TASK INSTRUCTIONS:
1 > In the article on union representation petitions, what percentage of the private workforce in the United States is said to be represented by unions?
2 > From the article on union representation petitions, print the part that opens with the words containing "Another example can" and closes with "eventual victory by the union.".
3 > Write what comes next in the article on union representation petitions, picking up after its final sentence.

PAGE TEXT:
_ _ _ _ _ _ _

Is a Union Resurgence Really Happening?

The National Labor Relations Board announced in early April that union representation petitions increased 57% in the first half of the NLRB’s fiscal year compared with the same period in 2021.  Many commentators, academics, observers and partisans have cited this increase as an indicator that unions are making a comeback among American workers.  But is this perception supported by the facts?

Representation petitions filed with the NLRB peaked in 2015 at just under 2,200 per year.  Since then, the number of petitions for union elections has steadily declined to fewer than 1269 in 2021.  Although the first half of 2022 has seen an increase over 2021, the 57% represents only 426 more petitions for election cases.  If the increase continues, the number of representation cases likely would at most only return to approximately the 2015 level.  More significantly, before, during and after 2015 union representation of the private workforce in the United States steadily declined year after year to only 6.1%.  In other words, the level of requests for union elections is a poor indicator of union success or employee choice.

A more accurate measure of union success would be the number of these cases that proceed to an election followed by a union win coupled with the growth, if any, in the number of private industry employees covered by collective bargaining agreements.  Available statistics indicate that successful union representation continues to decline steadily. 

Some examples from the NLRB’s published statistics support this point.  In 2015, of the 2029 representation cases filed, only 1574 proceeded to an election.  The remainder of these petitions were withdrawn by the union before an election could be held or were dismissed as unsupported by the NLRB.  Only 77.5% of the petitions resulted in an election.  Where elections were held, unions won 1120 times and the company won 480 times.  Only 55% of union election petitions filed eventually resulted in a victory by the union.  In 45% of all representation cases, either the union itself, the NLRB or the employees themselves rejected the union’s bid for the right to represent the workforce.

Another example can be drawn from 2021, the last year for which there is a fully documented report.  As noted above, 1269 requests for a union election were received.  Elections were held in 862 cases, only 67.8% of the petitions.  Again, the other petitions were dismissed or withdrawn.  Of the 862 elections, a majority of employees voted for the union 663 times and a majority of employees voted against the union 288 times.  Only 52% of union election petitions filed resulted in an eventual victory by the union.

The statistics reported by the NLRB for the years from 2016 through 2020 follow a very similar pattern.  Unions are successful at organizing in only slightly more than one-half of their attempts.  Of course, it remains to be seen whether 2022 will see more success.  But the available data show a consistent year after year pattern that seems unlikely to change.  Certainly, it is premature to conclude from an uptick in filed representation cases that the odds of union success with those cases will also change.

Since NLRB elections are always held by secret ballot, since the NLRB polices the elections with the aim of achieving “laboratory conditions” free from coercion by either side, and since the pattern holds true year after year, the most appropriate inference is that American workers’ support for unions continues to be weak or very mixed.

_ _ _ _ _ _ _

GIVEN DATA:
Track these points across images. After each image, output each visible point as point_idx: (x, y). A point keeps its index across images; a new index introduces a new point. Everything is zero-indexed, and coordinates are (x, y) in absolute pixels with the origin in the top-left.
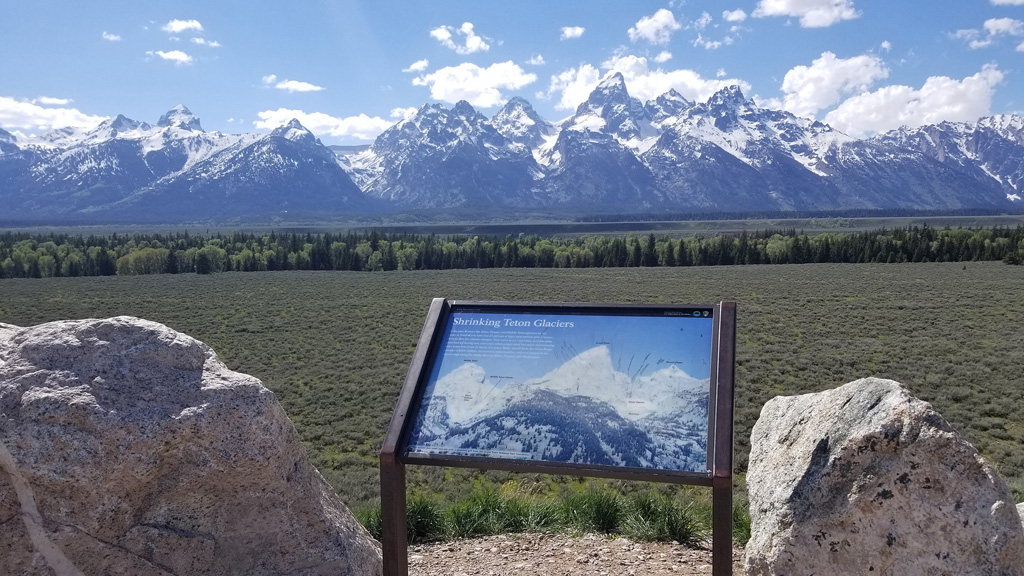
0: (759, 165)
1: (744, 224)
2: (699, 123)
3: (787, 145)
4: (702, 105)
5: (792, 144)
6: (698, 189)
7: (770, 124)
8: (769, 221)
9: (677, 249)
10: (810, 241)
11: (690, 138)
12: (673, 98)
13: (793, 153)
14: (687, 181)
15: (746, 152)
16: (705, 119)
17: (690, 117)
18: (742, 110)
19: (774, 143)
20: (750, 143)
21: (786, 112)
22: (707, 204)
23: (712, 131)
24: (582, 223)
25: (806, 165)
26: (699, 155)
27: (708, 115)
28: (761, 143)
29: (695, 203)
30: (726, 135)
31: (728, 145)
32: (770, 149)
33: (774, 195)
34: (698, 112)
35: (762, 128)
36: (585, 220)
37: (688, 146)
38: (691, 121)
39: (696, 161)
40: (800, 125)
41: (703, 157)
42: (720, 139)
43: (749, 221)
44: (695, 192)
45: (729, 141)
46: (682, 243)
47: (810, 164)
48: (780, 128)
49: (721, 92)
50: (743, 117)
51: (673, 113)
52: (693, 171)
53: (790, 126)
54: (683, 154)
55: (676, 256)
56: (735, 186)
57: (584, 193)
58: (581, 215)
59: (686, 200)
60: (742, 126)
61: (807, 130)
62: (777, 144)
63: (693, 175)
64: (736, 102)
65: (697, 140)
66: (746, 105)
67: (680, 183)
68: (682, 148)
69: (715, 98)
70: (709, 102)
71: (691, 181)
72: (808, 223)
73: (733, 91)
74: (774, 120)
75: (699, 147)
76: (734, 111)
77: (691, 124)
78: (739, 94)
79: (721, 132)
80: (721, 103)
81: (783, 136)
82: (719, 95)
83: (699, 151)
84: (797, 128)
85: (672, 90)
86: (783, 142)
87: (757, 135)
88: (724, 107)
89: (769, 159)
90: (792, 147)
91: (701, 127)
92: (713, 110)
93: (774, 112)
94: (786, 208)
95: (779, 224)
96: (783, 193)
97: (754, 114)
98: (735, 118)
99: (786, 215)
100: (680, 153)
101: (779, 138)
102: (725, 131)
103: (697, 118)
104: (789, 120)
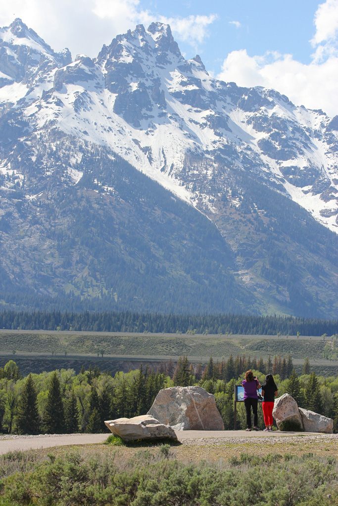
0: (212, 209)
1: (181, 345)
2: (80, 103)
3: (274, 167)
4: (87, 61)
5: (287, 164)
6: (76, 257)
7: (238, 117)
8: (236, 339)
9: (43, 395)
10: (322, 389)
11: (57, 134)
12: (19, 42)
13: (288, 186)
14: (51, 235)
15: (183, 177)
16: (94, 96)
17: (59, 87)
18: (175, 81)
19: (246, 161)
20: (194, 156)
21: (272, 93)
22: (94, 293)
23: (108, 124)
25: (316, 215)
26: (77, 176)
27: (98, 88)
28: (218, 159)
29: (68, 288)
30: (139, 134)
31: (144, 157)
32: (236, 172)
33: (246, 278)
34: (77, 76)
35: (219, 123)
37: (52, 154)
38: (62, 96)
39: (72, 190)
40: (303, 124)
41: (86, 182)
42: (126, 142)
43: (191, 337)
44: (67, 264)
45: (147, 150)
46: (55, 382)
47: (326, 213)
48: (259, 128)
49: (129, 36)
50: (177, 95)
51: (20, 75)
52: (64, 214)
53: (281, 124)
54: (41, 171)
55: (41, 410)
56: (159, 253)
59: (46, 281)
60: (176, 117)
61: (317, 135)
62: (252, 163)
63: (64, 223)
64: (162, 61)
65: (73, 139)
66: (185, 68)
67: (33, 241)
68: (40, 157)
69: (115, 48)
70: (102, 54)
71: (60, 236)
72: (321, 346)
73: (156, 36)
74: (246, 107)
75: (78, 158)
76: (157, 82)
77: (59, 103)
78: (169, 43)
79: (128, 128)
80: (129, 60)
81: (264, 144)
82: (124, 42)
83: (77, 167)
84: (297, 129)
85: (18, 22)
86: (265, 158)
87: (208, 138)
88: (134, 69)
89: (234, 195)
90: (286, 171)
91: (83, 114)
92: (111, 76)
93: (244, 90)
94: (271, 311)
95: (259, 347)
96: (266, 275)
97: (202, 91)
98: (160, 98)
99: (271, 326)
100: (33, 170)
101: (258, 150)
102: (137, 125)
103: (73, 90)
104: (279, 111)
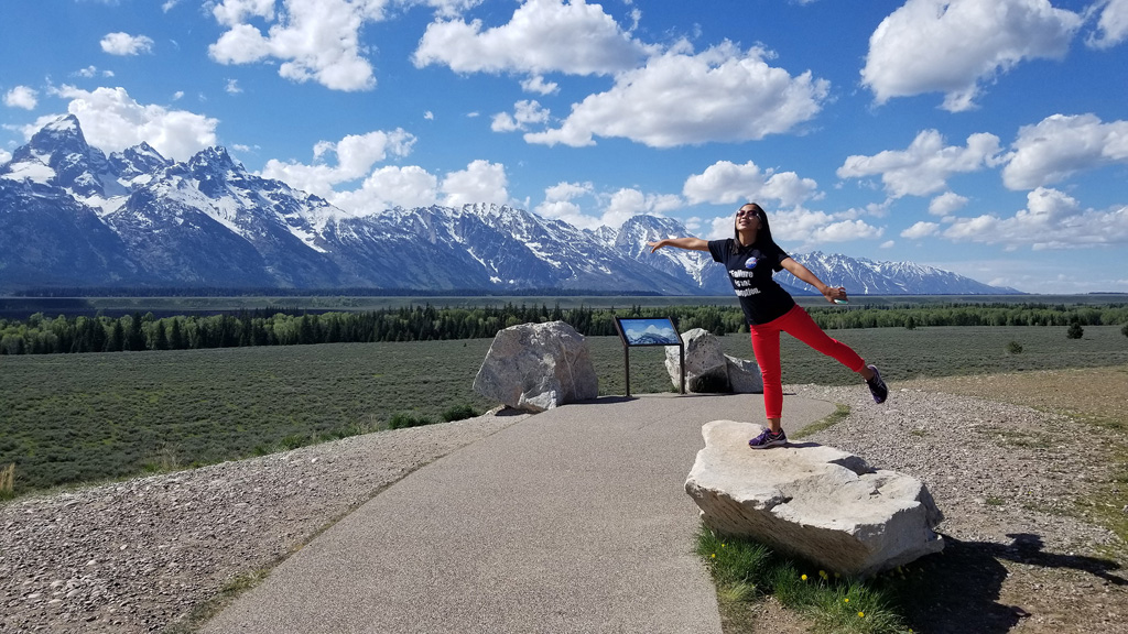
0: (252, 238)
1: (240, 302)
2: (180, 185)
3: (282, 217)
4: (183, 164)
5: (288, 216)
6: (181, 261)
7: (263, 193)
8: (268, 299)
9: (169, 329)
10: (320, 321)
11: (169, 200)
12: (145, 153)
13: (289, 226)
14: (168, 250)
15: (236, 222)
16: (187, 181)
17: (168, 177)
18: (230, 175)
19: (267, 214)
20: (241, 212)
21: (279, 182)
22: (192, 278)
23: (196, 196)
24: (25, 297)
25: (304, 240)
26: (181, 221)
27: (190, 178)
28: (253, 213)
29: (178, 276)
30: (212, 201)
31: (216, 212)
32: (263, 220)
33: (270, 270)
34: (177, 172)
35: (253, 196)
36: (29, 293)
37: (166, 210)
38: (170, 182)
39: (178, 228)
40: (296, 198)
41: (185, 224)
42: (206, 204)
43: (244, 298)
44: (177, 264)
45: (216, 208)
46: (176, 322)
47: (308, 239)
48: (273, 199)
49: (204, 152)
50: (231, 182)
51: (147, 170)
52: (175, 240)
53: (285, 197)
54: (161, 218)
55: (168, 337)
56: (225, 259)
57: (26, 259)
58: (23, 288)
59: (166, 273)
60: (231, 193)
61: (303, 202)
62: (271, 215)
63: (174, 244)
64: (223, 165)
65: (177, 203)
66: (235, 169)
67: (158, 253)
68: (160, 211)
69: (197, 158)
70: (191, 162)
71: (173, 251)
72: (311, 301)
73: (219, 153)
74: (267, 189)
75: (180, 212)
76: (221, 175)
77: (169, 185)
78: (225, 156)
79: (206, 198)
80: (206, 164)
81: (277, 207)
82: (202, 155)
83: (180, 217)
84: (293, 200)
85: (144, 143)
86: (277, 213)
87: (249, 204)
88: (208, 169)
89: (262, 231)
90: (288, 219)
91: (182, 190)
92: (196, 172)
93: (266, 181)
94: (283, 285)
95: (280, 302)
96: (279, 268)
97: (244, 180)
98: (223, 183)
99: (284, 292)
100: (157, 218)
101: (273, 209)
102: (211, 197)
103: (176, 179)
104: (283, 191)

_ _ _ _ _ _ _

TASK RESULTS:
1 > 6.1%

2 >
Another example can be drawn from 2021, the last year for which there is a fully documented report.  As noted above, 1269 requests for a union election were received.  Elections were held in 862 cases, only 67.8% of the petitions.  Again, the other petitions were dismissed or withdrawn.  Of the 862 elections, a majority of employees voted for the union 663 times and a majority of employees voted against the union 288 times.  Only 52% of union election petitions filed resulted in an eventual victory by the union.

3 >
Is there any evidence that worker support which translates into success for union organizing campaigns is significantly improving?   Admittedly, surveys by PEW Research Center and others report that a majority of Americans polled have expressed some support for unions.  However, similar surveys have reported essentially the same results year after year while the representation of American workers by unions declined steadily for more than a decade to the current 6.1%.  The proper inference from this mismatch between steady public opinion support and the actual declining results of union organizing is that the concrete choice to authorize a union to bargain for you and your co-workers is not measurable by polls.   Abstract preference answers favoring unions in general are not indicators of potential union success -- particularly among persons who do not or never will work for a company subject to organizing.

Any statistician knows that inference from small samples to trends or reliable findings is poor methodology.  Therefore, the results of recent elections held at a small fraction of Amazon and Starbucks locations are unreliable data on which to base claims of a trend.  In addition, not all of these attempts at organizing were successful and, at least at Amazon, a majority of workers refrained from voted at all, which hardly indicates strong support for unions.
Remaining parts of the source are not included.